Text shown:
....................
What the Cornell method is
The Cornell method is a note-taking system developed at Cornell University by Walter Pauk. Its purpose is not simply to make notes look organized; it is to turn each page into a review tool. You capture information during class or reading, then return to the page to create cues, questions, and a short summary in your own words.
That second pass is the point. Ordinary notes often stop at transcription. Cornell notes add retrieval practice: you cover the notes column, answer from the cue column, and check yourself immediately. For a fuller learning workflow, see our guide to the [Cornell note-taking method](/blog/techniques/cornell-note-taking-method).
The Cornell notes format: cues, notes, summary
A Cornell page has three working areas. The large notes column holds the lecture, reading, meeting, or research notes you capture in real time. The cue column holds keywords, prompts, formulas, dates, names, or questions that point back to the notes beside them. The summary area at the bottom holds a brief synthesis of the whole page.
A common paper layout gives roughly two thirds of the width to notes and one third to cues, with a band across the bottom for the summary. The exact measurements matter less than the jobs: capture on the right, question on the left, explain at the bottom.
....................
Recorded information:

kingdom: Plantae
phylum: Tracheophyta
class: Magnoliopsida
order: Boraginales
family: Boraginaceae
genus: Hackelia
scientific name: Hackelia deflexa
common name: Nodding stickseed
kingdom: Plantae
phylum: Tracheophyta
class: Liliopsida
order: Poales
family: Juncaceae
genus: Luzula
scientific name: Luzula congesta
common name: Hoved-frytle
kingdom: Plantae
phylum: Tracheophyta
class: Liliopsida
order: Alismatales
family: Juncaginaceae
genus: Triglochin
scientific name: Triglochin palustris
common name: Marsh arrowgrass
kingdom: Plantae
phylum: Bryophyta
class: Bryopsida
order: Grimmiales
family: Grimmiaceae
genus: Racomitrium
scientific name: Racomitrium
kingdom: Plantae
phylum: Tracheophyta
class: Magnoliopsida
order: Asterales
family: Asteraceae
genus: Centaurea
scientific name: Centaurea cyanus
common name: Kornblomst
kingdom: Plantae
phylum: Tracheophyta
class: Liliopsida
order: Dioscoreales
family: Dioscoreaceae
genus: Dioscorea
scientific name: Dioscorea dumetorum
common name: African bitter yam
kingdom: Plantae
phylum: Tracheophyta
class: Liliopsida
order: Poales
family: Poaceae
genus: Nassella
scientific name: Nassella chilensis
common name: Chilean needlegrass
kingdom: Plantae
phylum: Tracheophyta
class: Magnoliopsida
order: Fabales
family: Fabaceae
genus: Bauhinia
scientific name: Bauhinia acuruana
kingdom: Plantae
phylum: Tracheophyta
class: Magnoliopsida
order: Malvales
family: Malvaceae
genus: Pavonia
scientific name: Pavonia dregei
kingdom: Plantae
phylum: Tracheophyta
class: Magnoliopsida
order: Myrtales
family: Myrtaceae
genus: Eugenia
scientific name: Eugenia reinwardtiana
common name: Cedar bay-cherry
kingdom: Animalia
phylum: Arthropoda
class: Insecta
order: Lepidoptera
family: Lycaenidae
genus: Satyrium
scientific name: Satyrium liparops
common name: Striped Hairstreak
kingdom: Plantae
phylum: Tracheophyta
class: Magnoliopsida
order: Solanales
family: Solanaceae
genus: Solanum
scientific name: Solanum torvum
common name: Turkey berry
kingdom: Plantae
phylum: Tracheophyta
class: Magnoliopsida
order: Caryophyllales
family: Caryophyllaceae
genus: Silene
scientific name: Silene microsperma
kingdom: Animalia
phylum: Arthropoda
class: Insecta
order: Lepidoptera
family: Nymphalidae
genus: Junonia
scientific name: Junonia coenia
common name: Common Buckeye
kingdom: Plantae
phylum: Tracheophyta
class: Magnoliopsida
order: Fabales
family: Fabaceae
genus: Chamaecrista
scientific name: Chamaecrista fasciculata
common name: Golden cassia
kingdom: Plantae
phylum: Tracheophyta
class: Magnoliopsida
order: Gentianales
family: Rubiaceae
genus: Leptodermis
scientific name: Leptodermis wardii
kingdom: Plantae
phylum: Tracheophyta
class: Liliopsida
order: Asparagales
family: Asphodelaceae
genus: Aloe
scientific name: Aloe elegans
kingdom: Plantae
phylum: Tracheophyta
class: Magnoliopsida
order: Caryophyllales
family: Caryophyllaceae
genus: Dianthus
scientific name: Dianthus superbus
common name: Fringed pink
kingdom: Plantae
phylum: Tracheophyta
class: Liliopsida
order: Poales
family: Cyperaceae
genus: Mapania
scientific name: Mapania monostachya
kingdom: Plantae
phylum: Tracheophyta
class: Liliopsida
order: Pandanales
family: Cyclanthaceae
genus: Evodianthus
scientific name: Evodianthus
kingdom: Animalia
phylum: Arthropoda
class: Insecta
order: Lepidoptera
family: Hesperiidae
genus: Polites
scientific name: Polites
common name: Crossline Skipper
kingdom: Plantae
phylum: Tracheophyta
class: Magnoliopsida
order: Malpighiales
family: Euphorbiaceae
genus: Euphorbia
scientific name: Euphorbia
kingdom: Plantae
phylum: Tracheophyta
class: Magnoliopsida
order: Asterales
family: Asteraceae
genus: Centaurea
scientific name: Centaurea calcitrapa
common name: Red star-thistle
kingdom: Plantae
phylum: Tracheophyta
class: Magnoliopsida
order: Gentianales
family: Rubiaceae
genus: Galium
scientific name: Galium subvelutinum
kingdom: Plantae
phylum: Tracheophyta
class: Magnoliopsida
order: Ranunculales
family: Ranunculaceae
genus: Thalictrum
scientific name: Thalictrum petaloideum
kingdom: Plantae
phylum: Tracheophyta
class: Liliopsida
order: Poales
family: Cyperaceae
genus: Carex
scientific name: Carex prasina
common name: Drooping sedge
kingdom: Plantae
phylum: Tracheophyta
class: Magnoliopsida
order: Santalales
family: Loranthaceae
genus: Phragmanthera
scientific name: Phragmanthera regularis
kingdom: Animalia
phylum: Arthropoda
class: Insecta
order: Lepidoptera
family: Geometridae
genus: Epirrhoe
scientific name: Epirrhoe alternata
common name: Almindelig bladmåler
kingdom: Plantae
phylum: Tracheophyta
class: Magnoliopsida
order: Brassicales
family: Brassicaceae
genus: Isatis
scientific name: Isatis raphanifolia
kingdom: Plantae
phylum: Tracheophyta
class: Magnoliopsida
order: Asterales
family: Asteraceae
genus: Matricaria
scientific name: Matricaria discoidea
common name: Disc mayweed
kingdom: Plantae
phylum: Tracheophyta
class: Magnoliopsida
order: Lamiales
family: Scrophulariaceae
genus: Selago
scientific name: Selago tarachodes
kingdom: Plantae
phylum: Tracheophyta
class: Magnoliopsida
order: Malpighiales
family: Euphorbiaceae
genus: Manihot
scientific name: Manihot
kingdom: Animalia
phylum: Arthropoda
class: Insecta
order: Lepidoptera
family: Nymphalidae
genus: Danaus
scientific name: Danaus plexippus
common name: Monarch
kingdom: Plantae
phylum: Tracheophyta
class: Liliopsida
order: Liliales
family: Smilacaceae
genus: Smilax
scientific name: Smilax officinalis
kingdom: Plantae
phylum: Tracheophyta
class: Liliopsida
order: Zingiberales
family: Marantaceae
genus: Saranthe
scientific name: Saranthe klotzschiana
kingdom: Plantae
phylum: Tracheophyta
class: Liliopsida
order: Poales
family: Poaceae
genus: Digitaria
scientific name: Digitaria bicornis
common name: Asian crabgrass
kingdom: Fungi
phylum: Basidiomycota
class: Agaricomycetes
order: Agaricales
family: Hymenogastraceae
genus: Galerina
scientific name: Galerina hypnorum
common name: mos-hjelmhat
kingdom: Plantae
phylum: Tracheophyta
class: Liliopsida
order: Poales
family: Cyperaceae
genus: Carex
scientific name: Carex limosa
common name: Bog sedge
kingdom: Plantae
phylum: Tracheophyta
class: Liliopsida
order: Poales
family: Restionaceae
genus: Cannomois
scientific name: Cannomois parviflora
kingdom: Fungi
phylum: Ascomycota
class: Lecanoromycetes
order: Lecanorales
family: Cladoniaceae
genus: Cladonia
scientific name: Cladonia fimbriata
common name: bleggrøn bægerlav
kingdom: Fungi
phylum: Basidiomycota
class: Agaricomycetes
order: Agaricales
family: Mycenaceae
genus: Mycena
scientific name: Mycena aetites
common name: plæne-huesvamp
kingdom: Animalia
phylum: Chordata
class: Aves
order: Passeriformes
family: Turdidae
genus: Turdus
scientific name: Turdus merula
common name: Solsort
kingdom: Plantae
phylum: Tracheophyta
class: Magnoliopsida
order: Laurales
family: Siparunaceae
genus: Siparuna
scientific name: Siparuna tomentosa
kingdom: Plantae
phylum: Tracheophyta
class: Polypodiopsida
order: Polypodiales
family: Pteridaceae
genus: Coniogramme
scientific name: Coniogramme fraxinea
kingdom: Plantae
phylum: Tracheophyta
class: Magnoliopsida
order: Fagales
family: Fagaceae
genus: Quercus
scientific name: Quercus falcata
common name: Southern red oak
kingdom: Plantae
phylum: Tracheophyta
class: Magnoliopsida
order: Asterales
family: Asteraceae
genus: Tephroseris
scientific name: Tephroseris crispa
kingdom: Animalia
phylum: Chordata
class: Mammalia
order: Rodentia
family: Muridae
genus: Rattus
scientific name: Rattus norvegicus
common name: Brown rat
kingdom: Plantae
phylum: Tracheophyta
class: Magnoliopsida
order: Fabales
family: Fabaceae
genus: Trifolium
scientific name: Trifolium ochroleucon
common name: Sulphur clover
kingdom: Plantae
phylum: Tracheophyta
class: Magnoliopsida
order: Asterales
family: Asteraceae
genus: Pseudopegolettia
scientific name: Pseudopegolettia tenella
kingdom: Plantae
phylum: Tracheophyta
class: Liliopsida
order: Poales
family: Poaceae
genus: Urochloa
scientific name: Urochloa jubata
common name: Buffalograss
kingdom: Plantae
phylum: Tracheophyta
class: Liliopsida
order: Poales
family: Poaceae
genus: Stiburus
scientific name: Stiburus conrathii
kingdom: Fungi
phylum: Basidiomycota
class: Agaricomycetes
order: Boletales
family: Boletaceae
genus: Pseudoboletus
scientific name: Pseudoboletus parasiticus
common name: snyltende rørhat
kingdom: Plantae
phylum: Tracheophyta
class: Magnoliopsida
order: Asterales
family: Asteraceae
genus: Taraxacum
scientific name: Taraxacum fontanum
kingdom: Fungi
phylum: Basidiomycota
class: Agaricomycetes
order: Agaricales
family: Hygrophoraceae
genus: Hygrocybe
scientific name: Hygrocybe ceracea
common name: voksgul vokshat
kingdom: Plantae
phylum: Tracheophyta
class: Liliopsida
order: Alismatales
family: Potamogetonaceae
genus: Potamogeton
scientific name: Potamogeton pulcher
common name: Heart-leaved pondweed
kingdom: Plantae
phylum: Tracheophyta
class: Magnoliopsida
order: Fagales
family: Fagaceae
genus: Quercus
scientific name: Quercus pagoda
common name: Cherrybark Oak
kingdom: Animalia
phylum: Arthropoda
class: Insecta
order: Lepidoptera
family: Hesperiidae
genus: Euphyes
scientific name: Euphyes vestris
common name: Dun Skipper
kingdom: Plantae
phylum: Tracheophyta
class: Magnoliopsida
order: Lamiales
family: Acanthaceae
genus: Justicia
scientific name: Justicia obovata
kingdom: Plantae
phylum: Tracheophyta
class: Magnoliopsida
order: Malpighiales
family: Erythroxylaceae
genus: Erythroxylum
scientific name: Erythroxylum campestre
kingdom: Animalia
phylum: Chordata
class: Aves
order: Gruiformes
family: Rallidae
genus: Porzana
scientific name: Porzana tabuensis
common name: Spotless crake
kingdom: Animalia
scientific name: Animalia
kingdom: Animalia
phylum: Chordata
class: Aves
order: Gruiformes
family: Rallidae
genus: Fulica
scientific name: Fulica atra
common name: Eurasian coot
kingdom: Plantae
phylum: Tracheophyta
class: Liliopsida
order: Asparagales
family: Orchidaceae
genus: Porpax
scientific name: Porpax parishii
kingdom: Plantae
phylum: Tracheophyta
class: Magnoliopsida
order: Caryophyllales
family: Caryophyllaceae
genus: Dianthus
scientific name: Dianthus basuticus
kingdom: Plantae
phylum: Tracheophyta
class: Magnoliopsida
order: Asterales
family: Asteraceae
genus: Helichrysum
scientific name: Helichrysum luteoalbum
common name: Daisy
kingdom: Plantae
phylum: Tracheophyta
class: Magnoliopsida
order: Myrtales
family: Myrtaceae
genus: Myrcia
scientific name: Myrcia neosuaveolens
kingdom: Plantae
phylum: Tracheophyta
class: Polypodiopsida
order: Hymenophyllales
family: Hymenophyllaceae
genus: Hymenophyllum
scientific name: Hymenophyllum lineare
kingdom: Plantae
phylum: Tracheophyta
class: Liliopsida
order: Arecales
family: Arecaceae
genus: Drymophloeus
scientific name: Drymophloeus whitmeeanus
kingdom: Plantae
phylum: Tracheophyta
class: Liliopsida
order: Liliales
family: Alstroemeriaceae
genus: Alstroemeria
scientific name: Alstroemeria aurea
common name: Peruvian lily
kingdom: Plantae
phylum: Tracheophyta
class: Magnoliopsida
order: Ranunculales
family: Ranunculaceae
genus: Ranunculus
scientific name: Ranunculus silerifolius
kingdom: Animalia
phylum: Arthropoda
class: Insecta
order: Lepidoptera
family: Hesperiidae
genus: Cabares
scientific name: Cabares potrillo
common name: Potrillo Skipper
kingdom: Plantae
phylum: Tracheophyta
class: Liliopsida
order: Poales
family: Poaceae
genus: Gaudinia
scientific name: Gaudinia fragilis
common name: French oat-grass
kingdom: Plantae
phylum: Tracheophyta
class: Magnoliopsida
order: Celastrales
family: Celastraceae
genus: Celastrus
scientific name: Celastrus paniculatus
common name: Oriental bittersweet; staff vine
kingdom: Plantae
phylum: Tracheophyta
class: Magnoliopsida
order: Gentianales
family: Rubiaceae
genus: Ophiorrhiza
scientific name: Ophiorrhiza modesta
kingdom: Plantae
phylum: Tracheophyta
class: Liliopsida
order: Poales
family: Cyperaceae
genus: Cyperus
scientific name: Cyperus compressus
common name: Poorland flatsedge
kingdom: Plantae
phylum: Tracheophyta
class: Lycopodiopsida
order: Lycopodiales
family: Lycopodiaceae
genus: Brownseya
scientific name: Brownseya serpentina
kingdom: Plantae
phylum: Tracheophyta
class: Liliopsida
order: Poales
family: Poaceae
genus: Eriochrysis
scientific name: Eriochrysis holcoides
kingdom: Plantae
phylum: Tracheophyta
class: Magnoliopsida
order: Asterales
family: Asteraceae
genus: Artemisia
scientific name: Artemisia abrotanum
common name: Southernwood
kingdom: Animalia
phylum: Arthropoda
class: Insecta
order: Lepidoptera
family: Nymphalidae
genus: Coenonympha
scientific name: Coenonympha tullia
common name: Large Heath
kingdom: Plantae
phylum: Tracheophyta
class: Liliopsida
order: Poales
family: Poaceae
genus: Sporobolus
....................
To do: In the text on the Cornell method, what does the summary area at the bottom of a page hold?

Response: A brief synthesis of the whole page.